Kıbrıs Türk Halkının Bağımsızlığı ve Özgürlüğü için her türlü fedakarlığa hazır olan, başta üniversite öğrencilerinden oluşan Mücahitlerimizin, Erenköy'de yapmış olduğu destansı direnişi selamlarken neler yaşandığını anlamak, yaşanan acıların tekrarlanmaması için ders çıkarmak, neden "Barış" dediğimizi ve şuan baştaki yöneticilerimizin de "Bağımsızlık" kavramını anlamalarını sağlamak sanırım hepimizin üzerine düşen tarihi bir görevdir.

Erenköy mücadelesinde Sevgili Naci abinin ailesine yazmış olduğu mektup:

Sevgili ailem,

Nihayet size daha uzun bir mektup yazma fırsatını buldum. Geçen seferki sadece sağ olduğumu öğrenmeniz için kısacık bir mektuptu. Bu sefer size daha uzun yazmak istiyorum.

O üç günlük korkunç savaşta ben Antakya’da idim. Tanrı’ya şükür ki beni gazi kıldı. O günlerin dehşetini her halde tahmin edersiniz. 2000 kişilik bir Yunan ordusu ve 5-6 yüz mücahit arasındaki müsbetsiz bir mücadele. Havan, bazuka, top, hücumbot ve uçak bombalamaları altındayız... Dolu misali mermi yağıyor. İrili ufaklı dolular. Günde en azından 300 tane havan mermisi yağıyor. Çarpıştık.. Elimizden geleni yaptık. Nihayet Erenköy’e çekildik. Yarı geceden sonra, karanlıkla.. Allaha şükür ki, çekilirken hiç zaiat vermedik. Kavuşunca bol bol anlatırım bu günleri. Ama sonunda jetler yetişti.
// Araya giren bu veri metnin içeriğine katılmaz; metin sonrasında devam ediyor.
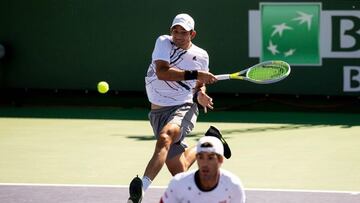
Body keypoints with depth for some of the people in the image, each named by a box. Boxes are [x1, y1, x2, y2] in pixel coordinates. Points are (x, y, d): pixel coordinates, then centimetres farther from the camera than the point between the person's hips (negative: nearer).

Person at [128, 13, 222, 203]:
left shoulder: (201, 56, 4)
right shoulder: (163, 42, -3)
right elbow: (162, 72, -20)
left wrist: (200, 95, -2)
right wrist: (195, 74, -25)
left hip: (183, 109, -2)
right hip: (158, 111, 2)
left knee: (164, 137, -37)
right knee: (179, 171, 6)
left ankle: (141, 187, -51)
Bilmem haberiniz var mıydı? Ben 14 Nisan’dan beri bu bölgedeyim. Benden bu milletin beklediğini yapıyor ve bununla da kıvanç duyuyorum.

Canım kadar sevdiğim iki arkadaşım da bundan bir ay önce gözümün önünde şehit oldu. Haberiniz vardır herhalde. Salahi ve Süleyman; nur içinde yatsınlar. O meşum infilakte orada olup da yaralanmadan tek kurtulan ben oldum. Hüseyin Celal’i görmedinizse gidip görünüz. Gördünüzse bir daha görünüz. Ona okuyacak kitap götürün. Kitap okumasını çok sever O. Ama edebi olsun götüreceğiniz kitaplar.

Yüksel’i de görün. Mektubunu aldığımı,kendisini çok özlediğimi, oturduğu yerde oturmasını, vazifenin her yerde vazife olduğunu, biraz da mizacını düşünmesini; ona benim tarafımdan belirtiniz.

Sizleri çok özledim. Benden yana hiç merak ve endişeniz olmasın. Önce Allah’a sonra da silahıma bunun yanında da kendime güvenim tamdır.

Sizlerin ellerinden, küçük kardeşlerimin ve Ahmetciğin gözlerinden öperim.